*Work instructions*.
Look through the material below and copy every line containing the word "Proximity".
Start of Data to use
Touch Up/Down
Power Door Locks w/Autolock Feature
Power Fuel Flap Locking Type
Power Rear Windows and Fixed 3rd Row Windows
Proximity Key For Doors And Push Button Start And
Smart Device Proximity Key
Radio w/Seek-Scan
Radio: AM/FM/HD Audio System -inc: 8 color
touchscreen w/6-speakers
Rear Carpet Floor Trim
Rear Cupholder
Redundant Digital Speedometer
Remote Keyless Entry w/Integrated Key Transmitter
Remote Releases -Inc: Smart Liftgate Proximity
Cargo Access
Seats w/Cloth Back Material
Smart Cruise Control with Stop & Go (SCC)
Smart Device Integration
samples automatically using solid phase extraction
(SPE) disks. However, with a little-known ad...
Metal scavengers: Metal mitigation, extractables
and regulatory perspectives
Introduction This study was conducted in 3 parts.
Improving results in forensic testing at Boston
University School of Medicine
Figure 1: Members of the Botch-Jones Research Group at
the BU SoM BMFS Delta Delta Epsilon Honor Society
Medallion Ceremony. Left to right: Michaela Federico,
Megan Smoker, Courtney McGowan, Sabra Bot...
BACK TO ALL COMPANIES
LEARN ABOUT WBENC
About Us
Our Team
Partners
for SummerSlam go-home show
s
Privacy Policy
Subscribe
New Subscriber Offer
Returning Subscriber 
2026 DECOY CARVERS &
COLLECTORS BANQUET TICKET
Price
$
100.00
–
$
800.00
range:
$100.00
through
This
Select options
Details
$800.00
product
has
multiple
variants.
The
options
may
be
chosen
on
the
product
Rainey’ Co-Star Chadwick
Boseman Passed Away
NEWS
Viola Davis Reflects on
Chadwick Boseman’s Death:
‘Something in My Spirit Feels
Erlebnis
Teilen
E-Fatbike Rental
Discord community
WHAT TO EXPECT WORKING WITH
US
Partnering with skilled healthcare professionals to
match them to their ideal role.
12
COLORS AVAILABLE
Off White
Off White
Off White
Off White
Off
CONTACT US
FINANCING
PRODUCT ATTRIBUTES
End of Data to use
*Response below*.
Proximity Key For Doors And Push Button Start And
Smart Device Proximity Key
Remote Releases -Inc: Smart Liftgate Proximity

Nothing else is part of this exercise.